Deveria ter sido apresentada ao Papa, frente ao milhão e meio de brasileiros no Campo de Marte, a menina Marcela, cega, surda e muda, anencefálica, e nascida pela fé inquebrantável de casal goiano. O que representa esse extremo da defesa da vida a que se vincula o anúncio maior do presente pontificado? Ou em que termos a confiança de um milagre, fervorosamente expressa pela família, levou-os ao parto de feto que, em horas da fecundação, atestava a absoluta inviabilidade de qualquer função cerebral, e a nascer a uma existência meramente vegetativa? A sobrevivência ao parto já se tornaria extraordinária. E é a essa, talvez, que se voltou o agradecimento do milagre, e a recompensa do sacrifício assumido pelos pais.


De imediato, e dentro desses limites, pergunta-se até onde, nesse ser vivo, retoma-se a indagação de toda teologia da Igreja, de São Tomás e Santo Agostinho, de um lado, ou de Tertuliano, de outro, de saber-se até onde essa potencialidade do humano se realiza em feto assim comprometido desde a sua concepção. Quanto, de fato, na visão religiosa católica se pode falar já da presença da alma ou da viabilização da consciência no que marca essa própria e específica condição do humano dentro da estrita inércia da vida animal?

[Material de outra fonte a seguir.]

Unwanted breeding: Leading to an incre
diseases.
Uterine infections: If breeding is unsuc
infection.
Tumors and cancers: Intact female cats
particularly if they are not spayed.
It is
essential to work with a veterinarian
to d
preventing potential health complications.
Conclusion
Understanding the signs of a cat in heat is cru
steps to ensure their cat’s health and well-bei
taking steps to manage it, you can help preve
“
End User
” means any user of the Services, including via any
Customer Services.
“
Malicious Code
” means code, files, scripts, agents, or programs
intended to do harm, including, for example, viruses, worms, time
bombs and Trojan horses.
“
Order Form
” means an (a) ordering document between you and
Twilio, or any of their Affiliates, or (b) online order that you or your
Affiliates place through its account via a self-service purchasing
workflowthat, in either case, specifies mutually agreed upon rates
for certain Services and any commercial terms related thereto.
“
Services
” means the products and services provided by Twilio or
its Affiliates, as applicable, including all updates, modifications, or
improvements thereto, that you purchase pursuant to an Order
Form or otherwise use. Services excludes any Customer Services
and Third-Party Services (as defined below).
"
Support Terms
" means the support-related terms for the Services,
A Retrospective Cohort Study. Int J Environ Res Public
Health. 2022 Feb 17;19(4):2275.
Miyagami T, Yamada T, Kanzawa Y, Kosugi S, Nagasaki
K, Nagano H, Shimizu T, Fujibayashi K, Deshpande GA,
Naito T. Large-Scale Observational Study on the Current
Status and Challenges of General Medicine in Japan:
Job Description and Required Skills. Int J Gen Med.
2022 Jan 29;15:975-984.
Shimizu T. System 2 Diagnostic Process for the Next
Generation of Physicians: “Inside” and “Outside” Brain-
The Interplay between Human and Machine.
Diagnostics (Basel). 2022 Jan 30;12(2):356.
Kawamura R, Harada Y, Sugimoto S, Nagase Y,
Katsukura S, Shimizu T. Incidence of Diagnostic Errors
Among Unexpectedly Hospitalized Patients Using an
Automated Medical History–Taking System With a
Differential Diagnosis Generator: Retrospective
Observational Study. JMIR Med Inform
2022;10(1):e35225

Bento XVI, aliás, já pode trazer a sua palavra nesses domínios do pré-humano, ao banir de vez, no início do seu pontificado, a crença no limbo exatamente como o lugar da eternidade como destino pós-morte desses seres inviabilizados, desde a origem, para o exercício dessa mesma humana condição. A lição de respeito à vida, na visão da palavra encarnada de hoje, é inseparável da sua dignidade, ao lado de seu estrito, e inerte, suporte físico. Discrepa desse anúncio o imaginar-se que a existência de um anencefálico possa depender da multiplicação do milagre pedido pela fé dos pais. Ou melhor, não está na prática da esperança cristã imaginar-se o milagre como regra-limite da sobrevivência do homem. Ou, sobretudo, rogar-se a essa intervenção dos céus para a manutenção em vida de quem sofra de doenças ou dificuldades genéticas mas, literalmente, de princípio, que não tem condições cerebrais para se constituir como pessoa, portador da sua liberdade e de seu efetivo destino.


Um efetivo contraponto entre a preservação da vida e sua viabilidade é o primeiro passo para toda discussão da ética do aborto, diante das visões contemporâneas do dever da procriação, ou do direito ao corpo, a secundarem a questão fundamental do que a ciência já defina como uma verdade, e um diagnóstico sem retorno, para a preservação, ou não, do humano no ser vivo.


Marcela não foi, afinal, apresentada ao pontífice. Mas quantas Marcelas na esteira do povo bom virão à luz cegas, surdas e mudas, aquém do que se possa esperar para que todos tenham vida?